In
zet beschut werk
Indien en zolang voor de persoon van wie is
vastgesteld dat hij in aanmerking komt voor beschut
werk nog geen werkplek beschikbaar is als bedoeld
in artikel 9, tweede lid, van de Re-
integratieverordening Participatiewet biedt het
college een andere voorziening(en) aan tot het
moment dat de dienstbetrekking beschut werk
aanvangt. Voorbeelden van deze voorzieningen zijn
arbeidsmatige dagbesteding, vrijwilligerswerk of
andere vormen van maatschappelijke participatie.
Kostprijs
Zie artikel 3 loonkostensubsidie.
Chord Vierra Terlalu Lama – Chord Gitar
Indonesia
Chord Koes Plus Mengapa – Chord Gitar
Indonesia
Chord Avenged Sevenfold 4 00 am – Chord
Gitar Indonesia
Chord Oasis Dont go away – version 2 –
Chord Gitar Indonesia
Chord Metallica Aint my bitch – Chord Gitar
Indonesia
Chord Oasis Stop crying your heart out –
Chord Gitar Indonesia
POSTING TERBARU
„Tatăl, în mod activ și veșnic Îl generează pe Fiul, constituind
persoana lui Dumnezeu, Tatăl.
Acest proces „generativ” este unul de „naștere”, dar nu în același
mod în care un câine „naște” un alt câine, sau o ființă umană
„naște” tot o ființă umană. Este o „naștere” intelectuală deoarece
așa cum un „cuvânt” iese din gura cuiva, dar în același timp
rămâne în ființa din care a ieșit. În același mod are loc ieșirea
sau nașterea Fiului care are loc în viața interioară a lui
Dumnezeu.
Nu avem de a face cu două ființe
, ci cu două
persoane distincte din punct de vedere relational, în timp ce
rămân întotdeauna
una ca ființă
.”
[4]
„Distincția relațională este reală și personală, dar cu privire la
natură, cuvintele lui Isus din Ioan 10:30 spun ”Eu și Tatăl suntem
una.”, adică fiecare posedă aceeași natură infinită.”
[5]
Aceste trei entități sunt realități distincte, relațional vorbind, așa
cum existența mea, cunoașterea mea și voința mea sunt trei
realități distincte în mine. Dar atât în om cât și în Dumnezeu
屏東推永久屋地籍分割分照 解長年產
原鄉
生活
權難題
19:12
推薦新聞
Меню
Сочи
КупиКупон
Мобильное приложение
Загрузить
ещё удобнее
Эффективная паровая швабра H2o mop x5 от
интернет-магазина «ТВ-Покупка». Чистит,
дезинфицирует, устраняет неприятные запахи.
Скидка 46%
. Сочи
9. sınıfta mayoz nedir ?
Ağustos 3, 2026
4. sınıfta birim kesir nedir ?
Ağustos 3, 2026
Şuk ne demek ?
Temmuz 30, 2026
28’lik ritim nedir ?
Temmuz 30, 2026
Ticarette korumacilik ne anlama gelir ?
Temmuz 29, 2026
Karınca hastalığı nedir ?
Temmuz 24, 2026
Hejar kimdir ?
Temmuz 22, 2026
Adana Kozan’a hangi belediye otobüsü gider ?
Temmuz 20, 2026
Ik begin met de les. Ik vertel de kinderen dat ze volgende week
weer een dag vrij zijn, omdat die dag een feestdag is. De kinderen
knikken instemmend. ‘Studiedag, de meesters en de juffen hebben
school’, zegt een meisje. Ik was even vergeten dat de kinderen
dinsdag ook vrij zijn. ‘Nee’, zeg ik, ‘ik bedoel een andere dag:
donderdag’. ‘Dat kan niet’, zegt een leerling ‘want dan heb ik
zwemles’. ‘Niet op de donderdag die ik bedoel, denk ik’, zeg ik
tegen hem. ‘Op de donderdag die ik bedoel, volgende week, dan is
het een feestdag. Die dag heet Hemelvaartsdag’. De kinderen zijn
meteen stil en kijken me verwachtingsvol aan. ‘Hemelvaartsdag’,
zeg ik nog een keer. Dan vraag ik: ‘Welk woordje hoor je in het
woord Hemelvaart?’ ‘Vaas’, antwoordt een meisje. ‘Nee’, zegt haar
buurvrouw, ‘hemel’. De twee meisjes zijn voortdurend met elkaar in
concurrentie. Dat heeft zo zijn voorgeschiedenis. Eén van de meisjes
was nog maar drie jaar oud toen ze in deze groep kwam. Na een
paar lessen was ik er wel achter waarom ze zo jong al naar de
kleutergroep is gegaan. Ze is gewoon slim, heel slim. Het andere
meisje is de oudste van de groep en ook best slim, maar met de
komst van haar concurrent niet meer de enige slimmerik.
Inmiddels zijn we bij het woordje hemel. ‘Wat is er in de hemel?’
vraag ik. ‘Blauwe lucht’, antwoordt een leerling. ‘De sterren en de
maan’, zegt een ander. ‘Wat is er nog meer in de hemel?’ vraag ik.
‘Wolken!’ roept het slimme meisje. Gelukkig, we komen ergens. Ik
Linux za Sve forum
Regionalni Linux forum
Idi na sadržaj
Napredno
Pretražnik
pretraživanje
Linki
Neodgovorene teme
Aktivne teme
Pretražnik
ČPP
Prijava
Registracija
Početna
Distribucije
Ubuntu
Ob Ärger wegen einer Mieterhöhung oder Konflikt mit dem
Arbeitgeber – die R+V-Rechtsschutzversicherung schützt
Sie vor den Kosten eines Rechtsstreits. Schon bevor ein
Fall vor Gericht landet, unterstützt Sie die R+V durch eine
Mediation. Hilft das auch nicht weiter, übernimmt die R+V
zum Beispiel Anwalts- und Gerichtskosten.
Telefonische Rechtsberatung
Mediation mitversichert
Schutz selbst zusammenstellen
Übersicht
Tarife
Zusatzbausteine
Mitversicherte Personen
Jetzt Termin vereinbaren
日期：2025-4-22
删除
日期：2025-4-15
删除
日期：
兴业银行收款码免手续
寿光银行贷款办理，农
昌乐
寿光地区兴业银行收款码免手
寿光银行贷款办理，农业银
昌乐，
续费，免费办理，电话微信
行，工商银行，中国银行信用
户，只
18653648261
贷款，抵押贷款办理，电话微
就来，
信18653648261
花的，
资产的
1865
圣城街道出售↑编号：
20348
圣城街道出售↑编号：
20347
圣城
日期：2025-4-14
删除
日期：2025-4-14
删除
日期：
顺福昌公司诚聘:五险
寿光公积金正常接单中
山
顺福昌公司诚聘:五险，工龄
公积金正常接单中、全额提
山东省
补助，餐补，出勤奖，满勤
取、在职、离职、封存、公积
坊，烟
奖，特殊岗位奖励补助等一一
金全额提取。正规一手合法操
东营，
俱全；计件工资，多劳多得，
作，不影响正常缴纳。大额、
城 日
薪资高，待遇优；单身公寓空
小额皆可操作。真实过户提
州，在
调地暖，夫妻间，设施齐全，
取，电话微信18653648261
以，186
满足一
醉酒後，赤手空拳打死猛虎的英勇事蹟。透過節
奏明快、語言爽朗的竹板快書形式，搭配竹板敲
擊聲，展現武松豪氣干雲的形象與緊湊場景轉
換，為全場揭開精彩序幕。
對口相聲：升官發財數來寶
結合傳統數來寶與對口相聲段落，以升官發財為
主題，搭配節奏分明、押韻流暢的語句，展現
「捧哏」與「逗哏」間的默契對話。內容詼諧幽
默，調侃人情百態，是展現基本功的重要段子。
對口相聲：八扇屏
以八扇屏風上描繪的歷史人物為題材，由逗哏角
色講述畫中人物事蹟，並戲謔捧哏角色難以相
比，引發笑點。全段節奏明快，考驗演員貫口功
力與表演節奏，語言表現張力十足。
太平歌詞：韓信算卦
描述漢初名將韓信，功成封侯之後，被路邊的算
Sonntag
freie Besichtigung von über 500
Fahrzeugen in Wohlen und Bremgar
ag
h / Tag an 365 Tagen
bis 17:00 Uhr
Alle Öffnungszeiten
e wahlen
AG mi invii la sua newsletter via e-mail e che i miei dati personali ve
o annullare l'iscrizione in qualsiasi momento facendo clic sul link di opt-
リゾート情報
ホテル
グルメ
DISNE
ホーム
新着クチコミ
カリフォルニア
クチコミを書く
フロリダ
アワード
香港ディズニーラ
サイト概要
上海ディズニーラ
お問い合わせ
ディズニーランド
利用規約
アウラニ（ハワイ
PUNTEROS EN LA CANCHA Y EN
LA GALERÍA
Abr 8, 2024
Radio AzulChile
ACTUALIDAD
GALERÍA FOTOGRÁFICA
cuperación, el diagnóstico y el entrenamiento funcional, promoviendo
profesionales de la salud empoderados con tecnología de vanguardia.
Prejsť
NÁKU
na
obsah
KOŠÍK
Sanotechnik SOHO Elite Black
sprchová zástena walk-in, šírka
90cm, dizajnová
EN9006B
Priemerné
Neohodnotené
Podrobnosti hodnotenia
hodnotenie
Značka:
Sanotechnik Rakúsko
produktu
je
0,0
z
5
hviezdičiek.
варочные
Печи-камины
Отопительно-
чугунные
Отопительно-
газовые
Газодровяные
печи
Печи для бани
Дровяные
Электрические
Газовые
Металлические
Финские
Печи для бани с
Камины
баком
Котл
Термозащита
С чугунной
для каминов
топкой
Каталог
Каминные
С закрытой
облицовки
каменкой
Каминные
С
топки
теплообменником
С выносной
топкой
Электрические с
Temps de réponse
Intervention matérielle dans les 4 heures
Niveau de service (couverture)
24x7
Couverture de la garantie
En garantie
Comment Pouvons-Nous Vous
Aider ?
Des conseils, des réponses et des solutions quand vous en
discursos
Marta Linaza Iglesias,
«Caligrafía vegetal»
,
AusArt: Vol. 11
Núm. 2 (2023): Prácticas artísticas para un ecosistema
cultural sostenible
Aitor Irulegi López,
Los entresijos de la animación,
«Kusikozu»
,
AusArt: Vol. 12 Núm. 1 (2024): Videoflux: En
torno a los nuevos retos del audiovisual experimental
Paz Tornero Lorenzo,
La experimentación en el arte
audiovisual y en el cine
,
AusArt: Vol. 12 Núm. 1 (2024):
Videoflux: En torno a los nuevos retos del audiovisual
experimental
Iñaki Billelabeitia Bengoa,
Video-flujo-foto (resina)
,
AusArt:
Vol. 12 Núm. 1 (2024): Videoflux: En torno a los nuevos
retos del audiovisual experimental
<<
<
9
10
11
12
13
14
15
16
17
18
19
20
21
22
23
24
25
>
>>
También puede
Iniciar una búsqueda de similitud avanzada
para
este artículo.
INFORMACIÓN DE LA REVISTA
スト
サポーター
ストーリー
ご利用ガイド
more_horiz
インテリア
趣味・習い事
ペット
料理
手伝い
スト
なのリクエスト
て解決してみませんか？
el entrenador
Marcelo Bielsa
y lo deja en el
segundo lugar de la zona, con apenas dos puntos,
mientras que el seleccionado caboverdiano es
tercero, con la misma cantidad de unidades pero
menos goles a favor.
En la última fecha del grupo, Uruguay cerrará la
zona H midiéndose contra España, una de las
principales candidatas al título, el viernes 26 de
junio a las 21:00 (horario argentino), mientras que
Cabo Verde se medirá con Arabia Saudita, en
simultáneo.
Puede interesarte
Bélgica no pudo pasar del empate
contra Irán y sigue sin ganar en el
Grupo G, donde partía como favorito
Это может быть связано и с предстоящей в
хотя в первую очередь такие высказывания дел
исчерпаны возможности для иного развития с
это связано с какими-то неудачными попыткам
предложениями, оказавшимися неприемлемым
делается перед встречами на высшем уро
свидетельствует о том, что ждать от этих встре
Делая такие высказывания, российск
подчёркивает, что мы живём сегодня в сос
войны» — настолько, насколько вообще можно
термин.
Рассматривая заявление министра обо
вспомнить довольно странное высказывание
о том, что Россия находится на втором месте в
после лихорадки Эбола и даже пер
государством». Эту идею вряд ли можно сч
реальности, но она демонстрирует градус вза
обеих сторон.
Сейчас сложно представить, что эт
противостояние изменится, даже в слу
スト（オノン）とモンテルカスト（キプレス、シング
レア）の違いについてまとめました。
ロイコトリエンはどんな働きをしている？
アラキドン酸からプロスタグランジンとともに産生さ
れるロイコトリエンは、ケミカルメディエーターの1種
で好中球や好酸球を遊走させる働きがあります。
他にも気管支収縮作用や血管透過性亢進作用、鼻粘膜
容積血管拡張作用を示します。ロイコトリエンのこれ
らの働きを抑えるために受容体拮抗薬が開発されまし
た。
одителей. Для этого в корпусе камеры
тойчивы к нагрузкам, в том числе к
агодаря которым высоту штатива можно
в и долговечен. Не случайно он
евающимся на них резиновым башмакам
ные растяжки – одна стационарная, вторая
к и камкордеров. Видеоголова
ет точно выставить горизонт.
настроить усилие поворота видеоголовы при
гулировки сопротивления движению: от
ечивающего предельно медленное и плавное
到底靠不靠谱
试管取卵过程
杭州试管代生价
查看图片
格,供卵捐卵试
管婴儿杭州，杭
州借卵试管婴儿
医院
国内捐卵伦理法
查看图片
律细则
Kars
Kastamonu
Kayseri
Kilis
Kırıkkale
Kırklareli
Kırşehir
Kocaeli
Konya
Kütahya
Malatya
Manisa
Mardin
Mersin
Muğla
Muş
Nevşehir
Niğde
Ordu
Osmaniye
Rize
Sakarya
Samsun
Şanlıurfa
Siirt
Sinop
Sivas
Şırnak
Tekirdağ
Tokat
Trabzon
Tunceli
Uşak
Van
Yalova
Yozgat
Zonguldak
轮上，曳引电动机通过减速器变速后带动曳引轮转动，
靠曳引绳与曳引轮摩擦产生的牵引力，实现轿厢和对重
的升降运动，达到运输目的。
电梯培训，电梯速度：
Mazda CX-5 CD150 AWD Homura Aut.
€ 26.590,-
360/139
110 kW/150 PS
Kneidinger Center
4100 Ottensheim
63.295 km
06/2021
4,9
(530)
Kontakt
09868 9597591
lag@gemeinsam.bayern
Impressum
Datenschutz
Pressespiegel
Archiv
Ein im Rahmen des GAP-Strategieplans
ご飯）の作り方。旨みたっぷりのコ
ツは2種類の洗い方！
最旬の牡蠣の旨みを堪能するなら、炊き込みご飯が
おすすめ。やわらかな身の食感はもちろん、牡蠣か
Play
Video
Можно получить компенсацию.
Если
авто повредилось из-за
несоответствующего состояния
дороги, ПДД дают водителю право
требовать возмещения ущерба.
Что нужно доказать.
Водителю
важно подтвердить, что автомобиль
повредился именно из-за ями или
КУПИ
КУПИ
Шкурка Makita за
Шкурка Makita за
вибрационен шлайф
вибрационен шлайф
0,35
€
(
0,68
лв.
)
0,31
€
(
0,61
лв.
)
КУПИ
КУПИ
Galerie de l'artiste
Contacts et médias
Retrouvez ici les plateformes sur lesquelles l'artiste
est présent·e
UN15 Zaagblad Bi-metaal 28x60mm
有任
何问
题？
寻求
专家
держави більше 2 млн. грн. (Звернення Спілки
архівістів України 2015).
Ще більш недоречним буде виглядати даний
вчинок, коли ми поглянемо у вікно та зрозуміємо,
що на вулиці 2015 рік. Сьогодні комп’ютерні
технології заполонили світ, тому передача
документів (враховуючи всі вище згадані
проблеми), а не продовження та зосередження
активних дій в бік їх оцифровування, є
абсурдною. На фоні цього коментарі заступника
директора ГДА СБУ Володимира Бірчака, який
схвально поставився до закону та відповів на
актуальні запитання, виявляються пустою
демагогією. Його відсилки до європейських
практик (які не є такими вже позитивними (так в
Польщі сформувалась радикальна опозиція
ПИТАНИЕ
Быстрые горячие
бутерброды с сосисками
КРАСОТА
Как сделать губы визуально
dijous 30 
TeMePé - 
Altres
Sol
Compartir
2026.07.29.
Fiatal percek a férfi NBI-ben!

______

PROBLEM TO SOLVE: Can you return, word for word, the data from its very beginning through the line containing "rămâne în ființa", both ends included?

COMPLETED EXERCISE:
In
zet beschut werk
Indien en zolang voor de persoon van wie is
vastgesteld dat hij in aanmerking komt voor beschut
werk nog geen werkplek beschikbaar is als bedoeld
in artikel 9, tweede lid, van de Re-
integratieverordening Participatiewet biedt het
college een andere voorziening(en) aan tot het
moment dat de dienstbetrekking beschut werk
aanvangt. Voorbeelden van deze voorzieningen zijn
arbeidsmatige dagbesteding, vrijwilligerswerk of
andere vormen van maatschappelijke participatie.
Kostprijs
Zie artikel 3 loonkostensubsidie.
Chord Vierra Terlalu Lama – Chord Gitar
Indonesia
Chord Koes Plus Mengapa – Chord Gitar
Indonesia
Chord Avenged Sevenfold 4 00 am – Chord
Gitar Indonesia
Chord Oasis Dont go away – version 2 –
Chord Gitar Indonesia
Chord Metallica Aint my bitch – Chord Gitar
Indonesia
Chord Oasis Stop crying your heart out –
Chord Gitar Indonesia
POSTING TERBARU
„Tatăl, în mod activ și veșnic Îl generează pe Fiul, constituind
persoana lui Dumnezeu, Tatăl.
Acest proces „generativ” este unul de „naștere”, dar nu în același
mod în care un câine „naște” un alt câine, sau o ființă umană
„naște” tot o ființă umană. Este o „naștere” intelectuală deoarece
așa cum un „cuvânt” iese din gura cuiva, dar în același timp
rămâne în ființa din care a ieșit. În același mod are loc ieșirea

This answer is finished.